Although server farm virtualization is far from being a new concept, the introduction of a Virtual Machine Monitor for servers based on Intel Architecture by VMware Inc. first, and other vendors subsequently, has made it in the last few years a very hot topic. Many firms have just started to introduce virtualization, and some have not even yet, but many others are already coping with a new set of specific issues due to virtualization. In this article we shall explore two related issues some people believe will play a significant role in the near future: VM stall and VM sprawl.
IT departments have often decided to start the virtualization process for their server farm by focusing on servers belonging to one of the following categories:
- Development servers.
- Test servers.
- Servers with low utilization rate.
- Old servers no longer supported by the HW vendor but whose application stack is still required.
- Unsupported operating systems (e.g., Windows NT 4.0).
This choice was grounded on several good motivations like the following:
Mitigation of the of the unsatisfactory performance risk. Excessive latency due to the virtualization layer overhead may produce unexpected performance problems whose business impact may be acceptable for development and test systems, but unacceptable for production systems. Moreover, generally speaking, the lower the current utilization, the lower the risk of having performance problems after virtualization.
High HW maintenance savings. Financial savings due the reduced number of physical servers are larger when the consolidation ratio is larger; that makes servers with low utilization ideal for server virtualization.
Mitigation of the support risk. At the beginning several SW vendors were reluctant to support their SW in a virtualized setting (actually some still are). Several IT departments decided to ignore this reluctance for development and test servers but they could not definitely do the same for production systems.
Over the time Virtual Machine Monitor scalability has improved and several risks play now a minor role. As a consequence it is quite natural to wonder whether the scope of the virtualized server farm can be further expanded. Some IT departments are reluctant to go along this way; a fact that has been described elsewhere with the expression VM stall and classified as an important issue that needs to be tackled. We must actually first wonder whether this is an issue. Firms are not introducing, or at least they should not introduce, virtualization for the sake of virtualization but only because virtualization delivers significant benefits with minimum risks. If not, we are no longer in the realm of serious business investment.
Let consider for instance the decision of whether virtualizing or not production servers. Would the benefits offset the risks? Clearly the answer to this question depends on many factors that need to be carefully examined. If you virtualize 100 low-utilized uniprocessor servers you should expect to have significant HW maintenance savings; if you virtualize two highly-utilized 8 core servers you should not; and you should expect to run the risk of having excessive latency particularly if the workload is I/O intensive.

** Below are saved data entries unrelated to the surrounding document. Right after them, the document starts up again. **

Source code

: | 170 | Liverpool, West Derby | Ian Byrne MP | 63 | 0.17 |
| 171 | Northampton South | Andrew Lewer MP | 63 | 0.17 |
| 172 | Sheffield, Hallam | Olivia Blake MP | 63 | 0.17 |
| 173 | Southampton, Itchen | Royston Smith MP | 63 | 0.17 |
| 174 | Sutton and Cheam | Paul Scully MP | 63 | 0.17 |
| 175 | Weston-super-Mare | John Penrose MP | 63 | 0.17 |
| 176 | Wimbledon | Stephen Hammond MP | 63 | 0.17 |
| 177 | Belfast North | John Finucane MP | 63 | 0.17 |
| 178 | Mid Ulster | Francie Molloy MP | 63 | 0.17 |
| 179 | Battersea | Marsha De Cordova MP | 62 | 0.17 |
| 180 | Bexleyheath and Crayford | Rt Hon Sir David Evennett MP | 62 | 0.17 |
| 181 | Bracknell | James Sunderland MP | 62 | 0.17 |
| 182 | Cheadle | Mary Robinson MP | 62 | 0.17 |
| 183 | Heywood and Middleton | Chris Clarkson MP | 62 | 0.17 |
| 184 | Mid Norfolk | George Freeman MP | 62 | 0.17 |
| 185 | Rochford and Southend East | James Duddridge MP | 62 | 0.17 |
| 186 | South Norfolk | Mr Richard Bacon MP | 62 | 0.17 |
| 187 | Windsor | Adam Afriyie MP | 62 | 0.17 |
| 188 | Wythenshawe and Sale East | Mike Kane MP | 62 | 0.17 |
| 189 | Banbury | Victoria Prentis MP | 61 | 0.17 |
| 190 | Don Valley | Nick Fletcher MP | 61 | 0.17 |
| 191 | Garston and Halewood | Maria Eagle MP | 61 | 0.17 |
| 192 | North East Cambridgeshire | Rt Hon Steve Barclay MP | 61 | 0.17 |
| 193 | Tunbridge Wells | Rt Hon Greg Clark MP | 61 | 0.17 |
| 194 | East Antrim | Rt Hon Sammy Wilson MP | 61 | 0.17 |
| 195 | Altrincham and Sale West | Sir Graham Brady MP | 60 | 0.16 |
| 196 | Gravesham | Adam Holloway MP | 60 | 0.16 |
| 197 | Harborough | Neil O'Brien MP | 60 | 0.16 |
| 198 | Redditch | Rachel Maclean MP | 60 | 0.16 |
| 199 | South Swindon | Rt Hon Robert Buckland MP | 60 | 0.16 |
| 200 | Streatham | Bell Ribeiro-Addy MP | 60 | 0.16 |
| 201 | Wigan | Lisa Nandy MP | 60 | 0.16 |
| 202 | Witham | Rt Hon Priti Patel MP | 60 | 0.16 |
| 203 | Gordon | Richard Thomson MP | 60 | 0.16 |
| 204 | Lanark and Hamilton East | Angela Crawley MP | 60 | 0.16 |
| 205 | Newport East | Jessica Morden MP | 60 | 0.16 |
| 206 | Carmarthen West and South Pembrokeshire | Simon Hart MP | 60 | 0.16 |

We all know that there are benefits of virtualization that can make attractive to virtualize a server even though no consolidation benefit is accrued. If you put a single VM on top of a Virtual Machine Monitor you do not have any consolidation benefits, but you still have the possibility to move your VM to another server to perform HW maintenance without having to rely on the complex technologies like High Availability clustering.
In conclusion, an accurate analysis of business benefits, costs and risks is more and more important to assess whether further expansion of the virtualized server farm can be useful.
While some people are worried because server farm virtualization is not progressing at a faster pace, others are worried for the opposite reason that virtualization is making much easier to deploy new operating system instances (a phenomenon described by some as VM sprawl). Indeed in the past to instantiate a new OS instance first required to go through the long process of procuring a new HW box on which to install that OS instance. With Virtual Machine Monitors everything is far faster: with just a few clicks you may have your own OS instance up and running.
Well, that may look wonderful but it actually paves the way to a whole new set of issues: the new OS instance has to be maintained, SW licenses have to be paid, and so on. Was that OS instance really required? And if so, who will take care of discarding it when it is no longer required? In short server farm virtualization has freed us from the issue of server sprawl but it has replaced it with the new issue of OS instances sprawl.
This phenomenon was expected and SW vendors are already offering products that help to put discipline in the VM instantiation process so that the VM sprawl risk is mitigated. Preventing the VM sprawl by creating a strong control process has unfortunately the side effect of reducing the flexibility introduced with virtualization. An alternative approach is to adopt a weaker control process and use regularly tools to check whether VMs are actually being used. We have decided to follow this strategy by adding new functions to our virtual servers monitoring tool ( WASFO Data Collector). If a VM has been little utilized for long time, or even worse if it has been off for long time, it may well be that nobody actually needs it any more. We can automatically collect information like VM uptime, utilization and others that provide good hints of whether the VM should be discarded.
VM stall and VM sprawl are phenomena that albeit producing opposite consequences can co-exist in a datacenter. A firm may experience VM sprawl in currently virtualized server farm (i.e., creation of useless VMs) and be reluctant to further expand the scope of that server farm by virtualizing other servers.